== EXERCISE PROMPT ==
Repeat the data exactly. Pictures are not part of the copy.

[RECORDS PROVIDED]

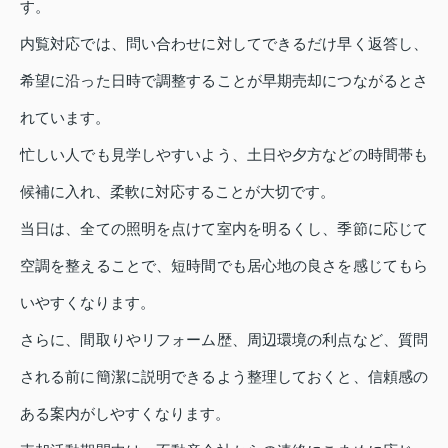
す。
内覧対応では、問い合わせに対してできるだけ早く返答し、
希望に沿った日時で調整することが早期売却につながるとさ
れています。
忙しい人でも見学しやすいよう、土日や夕方などの時間帯も
候補に入れ、柔軟に対応することが大切です。
当日は、全ての照明を点けて室内を明るくし、季節に応じて
空調を整えることで、短時間でも居心地の良さを感じてもら
いやすくなります。
さらに、間取りやリフォーム歴、周辺環境の利点など、質問
される前に簡潔に説明できるよう整理しておくと、信頼感の
ある案内がしやすくなります。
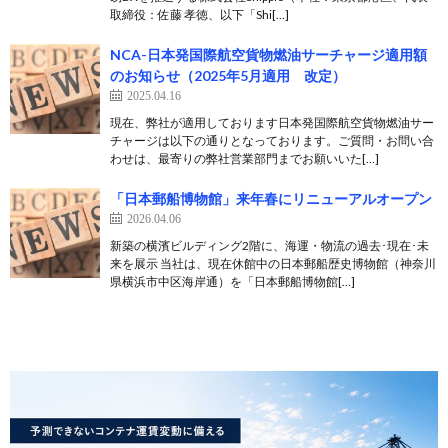
取締役：佐藤 孝徳、以下「Shi[…]
NCA-日本発国際航空貨物燃油サーチャージ適用額
のお知らせ（2025年5月適用 改定）
2025.04.16
現在、弊社が適用しております日本発国際航空貨物燃油サー
チャージは以下の通りとなっております。ご質問・お問い合
わせは、最寄りの弊社営業部門までお願いいた[…]
「日本郵船博物館」来年春にリニューアルオープン
2026.04.06
新築の横濱ビルディング2階に、海運・物流の過去･現在･未
来を展示 当社は、現在休館中の日本郵船歴史博物館（神奈川
県横浜市中区海岸通）を「日本郵船博物館[…]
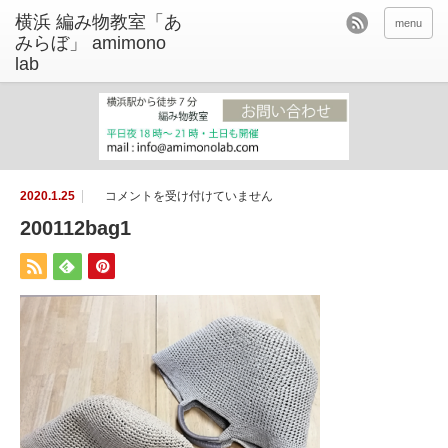
menu
2
2020.1.25
コメントを受け付けていません
0
0
200112bag1
1
1
2
b
a
g
1
は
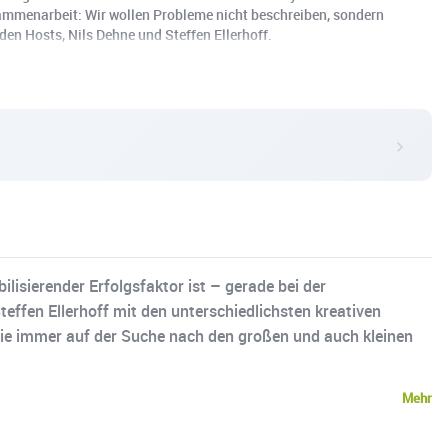
sammenarbeit: Wir wollen Probleme nicht beschreiben, sondern
n Hosts, Nils Dehne und Steffen Ellerhoff.
lisierender Erfolgsfaktor ist – gerade bei der
fen Ellerhoff mit den unterschiedlichsten kreativen
sie immer auf der Suche nach den großen und auch kleinen
Mehr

[/RECORDS PROVIDED]

== ANSWER TO THIS TASK ==
す。
内覧対応では、問い合わせに対してできるだけ早く返答し、
希望に沿った日時で調整することが早期売却につながるとさ
れています。
忙しい人でも見学しやすいよう、土日や夕方などの時間帯も
候補に入れ、柔軟に対応することが大切です。
当日は、全ての照明を点けて室内を明るくし、季節に応じて
空調を整えることで、短時間でも居心地の良さを感じてもら
いやすくなります。
さらに、間取りやリフォーム歴、周辺環境の利点など、質問
される前に簡潔に説明できるよう整理しておくと、信頼感の
ある案内がしやすくなります。
取締役：佐藤 孝徳、以下「Shi[…]
NCA-日本発国際航空貨物燃油サーチャージ適用額
のお知らせ（2025年5月適用 改定）
2025.04.16
現在、弊社が適用しております日本発国際航空貨物燃油サー
チャージは以下の通りとなっております。ご質問・お問い合
わせは、最寄りの弊社営業部門までお願いいた[…]
「日本郵船博物館」来年春にリニューアルオープン
2026.04.06
新築の横濱ビルディング2階に、海運・物流の過去･現在･未
来を展示 当社は、現在休館中の日本郵船歴史博物館（神奈川
県横浜市中区海岸通）を「日本郵船博物館[…]
menu
2
2020.1.25
コメントを受け付けていません
0
0
200112bag1
1
1
2
b
a
g
1
は
sammenarbeit: Wir wollen Probleme nicht beschreiben, sondern
n Hosts, Nils Dehne und Steffen Ellerhoff.
lisierender Erfolgsfaktor ist – gerade bei der
fen Ellerhoff mit den unterschiedlichsten kreativen
sie immer auf der Suche nach den großen und auch kleinen
Mehr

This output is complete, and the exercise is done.